A deliberação da CNE a que a Lusa teve hoje acesso, datada de 26 de setembro, surge após uma queixa apresentada pelo PPM/PSD relativa a declarações prestadas pelo autarca e recandidato pelo PS, bem como sobre cartazes expostos no concelho.

A CNE ordena a Joaquim Couto que “se abstenha de, no futuro e até ao final do período eleitoral, de prestar declarações sobre obras futuras a realizar pela Câmara Municipal de Santo Tirso, sob pena de incorrer num crime de desobediência”.

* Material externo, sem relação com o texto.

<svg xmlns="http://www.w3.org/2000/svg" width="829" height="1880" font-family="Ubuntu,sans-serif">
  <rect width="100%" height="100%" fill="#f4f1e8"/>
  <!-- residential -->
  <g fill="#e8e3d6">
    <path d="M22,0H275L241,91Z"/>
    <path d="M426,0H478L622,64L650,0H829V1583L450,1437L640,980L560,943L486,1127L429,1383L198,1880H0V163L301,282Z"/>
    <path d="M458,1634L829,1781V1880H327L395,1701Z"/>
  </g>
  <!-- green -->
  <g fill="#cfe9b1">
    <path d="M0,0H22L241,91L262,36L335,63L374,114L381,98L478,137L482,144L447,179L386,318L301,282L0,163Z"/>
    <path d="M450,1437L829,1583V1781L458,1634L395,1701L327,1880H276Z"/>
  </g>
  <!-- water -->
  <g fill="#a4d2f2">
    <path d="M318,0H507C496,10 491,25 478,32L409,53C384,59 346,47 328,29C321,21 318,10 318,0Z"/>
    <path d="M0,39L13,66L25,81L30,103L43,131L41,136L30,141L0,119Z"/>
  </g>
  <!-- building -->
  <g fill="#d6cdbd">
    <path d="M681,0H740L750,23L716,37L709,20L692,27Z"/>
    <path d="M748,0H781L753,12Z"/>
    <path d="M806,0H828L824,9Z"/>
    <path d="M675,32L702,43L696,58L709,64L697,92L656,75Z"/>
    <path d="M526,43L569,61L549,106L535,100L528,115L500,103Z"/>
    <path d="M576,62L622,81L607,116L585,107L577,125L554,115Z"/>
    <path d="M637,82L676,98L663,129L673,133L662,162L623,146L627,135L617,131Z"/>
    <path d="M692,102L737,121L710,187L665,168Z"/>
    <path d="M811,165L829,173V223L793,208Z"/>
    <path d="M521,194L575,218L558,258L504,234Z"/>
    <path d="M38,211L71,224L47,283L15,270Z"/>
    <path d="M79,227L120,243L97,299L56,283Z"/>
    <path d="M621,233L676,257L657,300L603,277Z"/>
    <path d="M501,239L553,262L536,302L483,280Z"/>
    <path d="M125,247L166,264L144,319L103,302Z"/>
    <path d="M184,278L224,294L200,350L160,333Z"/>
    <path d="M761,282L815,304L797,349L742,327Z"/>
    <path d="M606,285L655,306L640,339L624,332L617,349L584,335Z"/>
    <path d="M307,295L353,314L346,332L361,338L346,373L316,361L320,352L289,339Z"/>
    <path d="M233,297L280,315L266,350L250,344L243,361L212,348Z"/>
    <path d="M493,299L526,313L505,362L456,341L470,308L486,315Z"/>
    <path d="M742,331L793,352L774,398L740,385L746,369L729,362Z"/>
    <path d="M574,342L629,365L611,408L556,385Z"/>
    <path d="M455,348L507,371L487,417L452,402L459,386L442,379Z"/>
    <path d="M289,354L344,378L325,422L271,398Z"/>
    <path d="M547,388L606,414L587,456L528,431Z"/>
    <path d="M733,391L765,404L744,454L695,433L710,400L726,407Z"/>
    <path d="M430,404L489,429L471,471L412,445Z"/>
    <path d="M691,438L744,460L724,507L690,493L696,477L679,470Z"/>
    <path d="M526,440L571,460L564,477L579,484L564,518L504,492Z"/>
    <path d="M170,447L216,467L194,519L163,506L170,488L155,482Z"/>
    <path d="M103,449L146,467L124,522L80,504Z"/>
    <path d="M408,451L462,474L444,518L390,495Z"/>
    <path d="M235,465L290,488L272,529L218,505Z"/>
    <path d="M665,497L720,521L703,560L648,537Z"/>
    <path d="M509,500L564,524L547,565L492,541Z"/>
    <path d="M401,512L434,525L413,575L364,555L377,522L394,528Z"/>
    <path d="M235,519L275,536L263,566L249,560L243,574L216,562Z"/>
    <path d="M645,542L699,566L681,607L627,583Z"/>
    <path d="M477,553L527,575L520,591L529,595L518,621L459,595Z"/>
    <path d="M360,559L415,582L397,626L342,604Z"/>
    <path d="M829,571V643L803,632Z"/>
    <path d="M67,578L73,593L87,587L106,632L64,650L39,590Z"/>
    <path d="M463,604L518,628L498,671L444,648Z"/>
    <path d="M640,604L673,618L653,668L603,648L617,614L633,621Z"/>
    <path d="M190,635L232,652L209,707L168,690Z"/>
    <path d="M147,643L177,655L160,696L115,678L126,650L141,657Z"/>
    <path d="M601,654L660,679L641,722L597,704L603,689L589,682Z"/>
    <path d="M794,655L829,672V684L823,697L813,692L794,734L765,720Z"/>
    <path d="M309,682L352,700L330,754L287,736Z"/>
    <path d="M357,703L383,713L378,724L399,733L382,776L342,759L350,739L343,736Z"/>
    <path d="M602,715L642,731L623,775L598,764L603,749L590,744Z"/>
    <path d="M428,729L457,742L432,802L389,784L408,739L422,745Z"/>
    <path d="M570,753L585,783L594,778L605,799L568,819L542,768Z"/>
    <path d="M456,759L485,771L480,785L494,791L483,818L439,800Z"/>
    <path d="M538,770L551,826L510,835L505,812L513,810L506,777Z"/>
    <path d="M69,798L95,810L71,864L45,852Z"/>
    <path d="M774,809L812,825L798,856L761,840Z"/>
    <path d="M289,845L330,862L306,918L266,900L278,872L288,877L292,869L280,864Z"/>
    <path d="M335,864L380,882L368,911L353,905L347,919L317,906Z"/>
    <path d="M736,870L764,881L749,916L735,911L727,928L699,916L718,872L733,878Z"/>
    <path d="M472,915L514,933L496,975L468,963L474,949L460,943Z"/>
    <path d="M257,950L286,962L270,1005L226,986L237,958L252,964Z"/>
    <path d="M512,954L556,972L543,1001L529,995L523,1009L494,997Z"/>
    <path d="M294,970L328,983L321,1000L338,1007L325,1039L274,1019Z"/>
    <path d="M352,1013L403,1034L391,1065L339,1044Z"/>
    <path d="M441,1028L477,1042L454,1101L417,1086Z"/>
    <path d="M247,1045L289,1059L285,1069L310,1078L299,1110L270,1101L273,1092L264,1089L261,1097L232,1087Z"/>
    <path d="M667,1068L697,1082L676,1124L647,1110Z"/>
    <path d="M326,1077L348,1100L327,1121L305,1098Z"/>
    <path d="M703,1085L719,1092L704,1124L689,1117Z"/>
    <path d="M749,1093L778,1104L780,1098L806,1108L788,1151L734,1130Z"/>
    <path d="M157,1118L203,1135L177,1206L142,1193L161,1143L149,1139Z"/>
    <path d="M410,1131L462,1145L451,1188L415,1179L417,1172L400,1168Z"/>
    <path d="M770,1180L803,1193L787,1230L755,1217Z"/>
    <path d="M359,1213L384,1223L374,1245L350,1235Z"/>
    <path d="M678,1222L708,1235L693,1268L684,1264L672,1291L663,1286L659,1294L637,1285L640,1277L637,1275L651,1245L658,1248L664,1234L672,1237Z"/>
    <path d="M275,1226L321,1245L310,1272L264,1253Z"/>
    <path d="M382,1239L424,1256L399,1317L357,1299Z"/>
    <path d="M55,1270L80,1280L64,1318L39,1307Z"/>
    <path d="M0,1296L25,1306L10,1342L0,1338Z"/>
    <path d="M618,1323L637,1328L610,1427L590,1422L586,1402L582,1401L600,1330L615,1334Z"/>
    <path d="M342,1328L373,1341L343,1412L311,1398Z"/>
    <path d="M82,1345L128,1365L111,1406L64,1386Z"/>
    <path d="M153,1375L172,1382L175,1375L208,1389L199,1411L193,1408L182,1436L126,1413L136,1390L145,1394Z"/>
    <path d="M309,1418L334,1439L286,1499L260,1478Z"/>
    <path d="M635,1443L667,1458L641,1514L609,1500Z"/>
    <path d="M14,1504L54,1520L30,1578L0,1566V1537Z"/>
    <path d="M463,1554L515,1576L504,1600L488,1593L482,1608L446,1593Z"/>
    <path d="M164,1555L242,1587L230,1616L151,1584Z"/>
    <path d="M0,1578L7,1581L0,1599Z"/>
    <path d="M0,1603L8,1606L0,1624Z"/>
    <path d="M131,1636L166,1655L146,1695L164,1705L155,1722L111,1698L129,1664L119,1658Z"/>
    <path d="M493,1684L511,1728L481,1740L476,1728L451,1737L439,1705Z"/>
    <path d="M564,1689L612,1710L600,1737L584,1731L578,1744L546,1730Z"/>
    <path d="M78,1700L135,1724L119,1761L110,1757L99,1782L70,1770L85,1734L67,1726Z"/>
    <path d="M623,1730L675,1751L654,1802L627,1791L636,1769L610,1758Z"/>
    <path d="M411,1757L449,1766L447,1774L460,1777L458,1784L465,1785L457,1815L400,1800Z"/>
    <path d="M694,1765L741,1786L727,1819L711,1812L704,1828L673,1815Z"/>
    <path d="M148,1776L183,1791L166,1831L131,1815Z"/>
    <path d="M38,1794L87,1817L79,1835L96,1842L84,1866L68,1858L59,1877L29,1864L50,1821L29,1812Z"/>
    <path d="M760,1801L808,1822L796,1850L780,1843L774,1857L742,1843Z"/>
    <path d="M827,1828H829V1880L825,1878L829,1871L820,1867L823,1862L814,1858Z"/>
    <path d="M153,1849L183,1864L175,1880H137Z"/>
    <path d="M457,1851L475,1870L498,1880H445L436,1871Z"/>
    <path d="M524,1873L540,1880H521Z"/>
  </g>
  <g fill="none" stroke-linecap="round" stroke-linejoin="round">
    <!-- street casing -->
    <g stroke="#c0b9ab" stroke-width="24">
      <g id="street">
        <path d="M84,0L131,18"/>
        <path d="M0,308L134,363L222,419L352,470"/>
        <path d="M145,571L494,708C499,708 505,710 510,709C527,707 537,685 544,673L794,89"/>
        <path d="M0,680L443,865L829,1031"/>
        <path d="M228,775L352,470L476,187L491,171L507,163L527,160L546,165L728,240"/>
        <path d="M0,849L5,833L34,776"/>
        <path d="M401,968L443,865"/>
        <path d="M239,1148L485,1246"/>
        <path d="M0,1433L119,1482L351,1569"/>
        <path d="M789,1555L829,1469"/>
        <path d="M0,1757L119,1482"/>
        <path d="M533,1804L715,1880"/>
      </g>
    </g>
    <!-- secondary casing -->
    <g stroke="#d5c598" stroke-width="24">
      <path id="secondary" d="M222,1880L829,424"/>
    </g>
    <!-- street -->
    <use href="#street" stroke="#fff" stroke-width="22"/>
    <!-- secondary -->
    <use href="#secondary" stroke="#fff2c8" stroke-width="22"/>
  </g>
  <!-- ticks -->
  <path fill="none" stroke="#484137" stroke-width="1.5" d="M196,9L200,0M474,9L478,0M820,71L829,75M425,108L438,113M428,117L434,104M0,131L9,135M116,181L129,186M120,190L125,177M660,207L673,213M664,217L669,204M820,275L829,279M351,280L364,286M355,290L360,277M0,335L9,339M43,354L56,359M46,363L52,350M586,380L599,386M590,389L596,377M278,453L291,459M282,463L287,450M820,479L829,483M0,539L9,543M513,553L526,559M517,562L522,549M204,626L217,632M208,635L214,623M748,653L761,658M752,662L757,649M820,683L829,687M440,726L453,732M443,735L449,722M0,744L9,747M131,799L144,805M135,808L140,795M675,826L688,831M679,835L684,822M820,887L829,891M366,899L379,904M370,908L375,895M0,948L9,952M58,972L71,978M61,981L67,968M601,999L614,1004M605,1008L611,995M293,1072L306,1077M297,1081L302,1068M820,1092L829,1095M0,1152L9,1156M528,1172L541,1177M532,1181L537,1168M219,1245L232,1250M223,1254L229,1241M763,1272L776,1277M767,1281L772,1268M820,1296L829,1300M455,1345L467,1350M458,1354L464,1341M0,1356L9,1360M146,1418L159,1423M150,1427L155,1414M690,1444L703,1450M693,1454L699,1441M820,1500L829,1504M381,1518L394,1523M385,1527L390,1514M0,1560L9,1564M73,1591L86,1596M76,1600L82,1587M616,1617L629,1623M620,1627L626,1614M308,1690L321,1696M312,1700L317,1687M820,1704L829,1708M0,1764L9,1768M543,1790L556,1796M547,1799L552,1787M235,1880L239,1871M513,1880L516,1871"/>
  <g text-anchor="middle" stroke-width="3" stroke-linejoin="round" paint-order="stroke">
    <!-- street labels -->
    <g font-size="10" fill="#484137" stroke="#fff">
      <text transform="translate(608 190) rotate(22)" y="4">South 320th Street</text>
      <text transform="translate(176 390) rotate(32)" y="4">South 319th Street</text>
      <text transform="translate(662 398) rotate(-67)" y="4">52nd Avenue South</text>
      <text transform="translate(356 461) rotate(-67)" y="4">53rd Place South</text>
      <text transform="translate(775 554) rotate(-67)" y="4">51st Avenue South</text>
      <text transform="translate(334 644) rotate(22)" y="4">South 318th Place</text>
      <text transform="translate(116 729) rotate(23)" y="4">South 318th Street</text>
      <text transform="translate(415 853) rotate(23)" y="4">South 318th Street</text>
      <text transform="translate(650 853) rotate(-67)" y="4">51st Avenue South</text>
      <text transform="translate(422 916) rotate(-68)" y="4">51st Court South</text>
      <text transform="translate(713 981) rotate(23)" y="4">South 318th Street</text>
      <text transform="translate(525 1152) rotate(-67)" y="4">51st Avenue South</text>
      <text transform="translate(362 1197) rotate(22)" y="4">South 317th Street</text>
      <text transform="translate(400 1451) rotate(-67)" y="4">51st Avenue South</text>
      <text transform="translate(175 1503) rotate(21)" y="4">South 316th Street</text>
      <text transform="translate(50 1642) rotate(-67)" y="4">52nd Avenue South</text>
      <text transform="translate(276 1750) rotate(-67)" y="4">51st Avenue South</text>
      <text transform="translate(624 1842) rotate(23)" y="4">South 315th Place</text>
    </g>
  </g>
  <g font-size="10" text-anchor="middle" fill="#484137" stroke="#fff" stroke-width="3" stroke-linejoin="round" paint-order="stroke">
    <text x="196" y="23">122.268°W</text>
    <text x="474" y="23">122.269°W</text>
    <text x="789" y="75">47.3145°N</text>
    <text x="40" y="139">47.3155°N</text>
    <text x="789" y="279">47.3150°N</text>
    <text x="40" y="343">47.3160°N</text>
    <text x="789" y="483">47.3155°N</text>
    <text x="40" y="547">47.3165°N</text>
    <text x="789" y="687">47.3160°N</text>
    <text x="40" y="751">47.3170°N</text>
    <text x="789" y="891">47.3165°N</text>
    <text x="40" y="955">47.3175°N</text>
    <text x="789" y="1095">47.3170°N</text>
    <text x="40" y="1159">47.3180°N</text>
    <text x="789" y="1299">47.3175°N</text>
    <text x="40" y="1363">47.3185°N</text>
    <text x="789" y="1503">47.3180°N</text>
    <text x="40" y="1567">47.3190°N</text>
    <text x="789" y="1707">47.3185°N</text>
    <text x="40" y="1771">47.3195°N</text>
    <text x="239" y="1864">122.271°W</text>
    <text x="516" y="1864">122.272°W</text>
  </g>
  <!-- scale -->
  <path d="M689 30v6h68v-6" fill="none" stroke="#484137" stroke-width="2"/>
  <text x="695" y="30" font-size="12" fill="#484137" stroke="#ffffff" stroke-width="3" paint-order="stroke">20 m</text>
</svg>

A CNE também refere que devem ser retirados, no prazo de 24 horas, os ‘outdoors’ que foram alvo de crítica por parte dos sociais-democratas.

Em comunicado a candidatura da coligação PSD/CDS-PP encabeçada por Andreia Neto, que é oposição à de Joaquim Couto pelo PS, refere que esta deliberação da CNE mostra que “o senhor presidente da Câmara não cumpre, como lhe é exigido, os deveres de neutralidade a que está vinculado”.

A agência Lusa contactou Joaquim Couto que não quis comentar.

São candidatos em Santo Tirso, distrito do Porto, Joaquim Couto (PS), Andreia Neto (PSD/CDS-PP), Maria Augusta Carvalho pela CDU e Henrique Pinheiro Machado como independente.

As eleições autárquicas realizam-se no domingo, dia 01 de outubro.